──────── TEXT SEGMENT

On Dec 28, 12:30 pm, Kooiti MASUDA <[EMAIL PROTECTED]> wrote:

> And here is
> Jan Willem Storm van Leeuwen
> Nuclear power - the energy balance
> energy insecurity and greenhouse gases
> athttp://www.stormsmith.nl/.
>
> Ko-1 M.

See also David Fleming's "The Lean Guide to Nuclear Energy".

http://www.theleaneconomyconnection.net/nuclear/index.html

It's largely based on Storm's work.

My own reading of publicly available IAEA data is that nuclear
electricity cannot make anything other than a token difference, and
that the resources wasted following the nuclear path could be better
used elsewhere.

I confess to being ill at ease over nukes, partly, I suspect, a gut
reaction to the over-zealousness of its current proponents.

The late Alvin Weinberg, had this to say back in 1972:

"We nuclear people have made a Faustian bargain with society. On the
one hand, we offer -- in the catalytic nuclear burner -- an
inexhaustible source of energy. . .

But the price that we demand of society for this magical energy source
is both a vigilance and a longevity of our social institutions that we
are quite unaccustomed to."

(Science, July 7, 1972)

He continued:

"We make two demands. The first, which I think is easier to manage, is
that we exercise in nuclear technology the very best techniques and
that we use people of high expertise and purpose. . . .

The second demand is less clear, and I hope it may prove unnecessary.
This is a demand for longevity in human institutions. We have
relatively little problem dealing with wastes if we can assume always
that there will be intelligent people around to cope with
eventualities we have not though of. If the nuclear parks that I
mention are permanent features of our civilization, then we presumably
have the social apparatus, and possibly the sites, for dealing with
our wastes indefinitely. But even our salt mine may require some
surveillance if only to prevent men in the future from drilling holes
into the burial grounds.

Eugene Wigner has drawn an analogy between this commitment to a
permanent social order that may be implied in nuclear energy and our
commitment to a stable, year-in and year-out social order when man
moved from hunting and gathering to agriculture. Before agriculture,
social institutions hardly required the long-lived stability that we
now take so much for granted. And the commitment imposed by
agriculture in a sense was forever; the land had to be tilled and
irrigated every year in perpetuity; the expertise required to
accomplish this task could not be allowed to perish or man would
perish; his numbers could not be sustained by hunting and gathering.
In the same sense, though on a much more highly sophisticated plane,
the knowledge and care that goes into the proper building and
operation of nuclear power plants and their subsystems is something we
are committed to forever, so long as we find no other practical source
of infinite extent."

────────────────
──────── DATA SHOWN

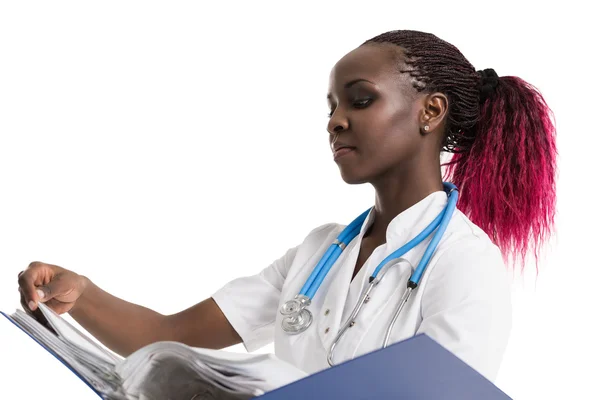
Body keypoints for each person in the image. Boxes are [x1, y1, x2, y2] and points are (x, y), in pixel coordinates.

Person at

────────────────

• **ACTIVITY 1**: According to the nuclear energy post, in which publication and on what date did Alvin Weinberg's quoted remarks appear?
• **ACTIVITY 2**: Condense the paragraph of the nuclear energy post that begins "Eugene Wigner has drawn an analogy" while keeping its main facts.
• **ACTIVITY 3**: Extend the nuclear energy post, beginning after its final sentence.

• **ANSWER BOX 1**: Science, July 7, 1972.

• **ANSWER BOX 2**: Eugene Wigner compared the permanent social order that nuclear energy may require to the stable order humanity committed to when it moved from hunting and gathering to agriculture. Before agriculture, institutions needed little long-term stability. Farming imposed a lasting obligation: land had to be tilled and irrigated every year, and the necessary expertise could not be lost, because hunting and gathering could no longer sustain human numbers. In the same way, the knowledge and care required to build and operate nuclear plants and their subsystems is a permanent commitment, unless another practical source of unlimited energy is found.

• **ANSWER BOX 3**:
and

"In exchange for this atomic peace [referring to no recent nuclear
bomb use] we had to manage and control nuclear weapons. In a sense, we
have established a military priesthood which guards against
inadvertent use of nuclear weapons, which maintains what a priori
seems to be a precarious balance between readiness to go to war and
vigilance against human errors that would precipitate war. Moreover,
this is not something that will go away, at least not soon. The
discovery of the bomb has imposed an additional demand on our social
institutions. It has called forth this military priesthood upon which
in a way we all depend for our survival.

It seems to me (and in this I repeat some views expressed very well by
Atomic Energy Commissioner Wilfred Johnson) that peaceful nuclear
energy probably will make demands of the same sort on our society, and
possibly of even longer duration."

John Gofman wryly noted that

"If we can predict the social future for generations, including civil
strife, international strife, revolutions, psychoses, saboteurs of all
stripes and types, hijackers of whatever bizarre or mundane motives,
psychopathic personalities of all types, and all criminality, then
nuclear power is acceptable, according to Dr. Weinberg's requirements.

John Gofman wryly noted at the time:

"If we can predict the social future for generations, including civil
strife, international strife, revolutions, psychoses, saboteurs of all
stripes and types, hijackers of whatever bizarre or mundane motives,
psychopathic personalities of all types, and all criminality, then
nuclear power is acceptable, according to Dr. Weinberg's
requirements."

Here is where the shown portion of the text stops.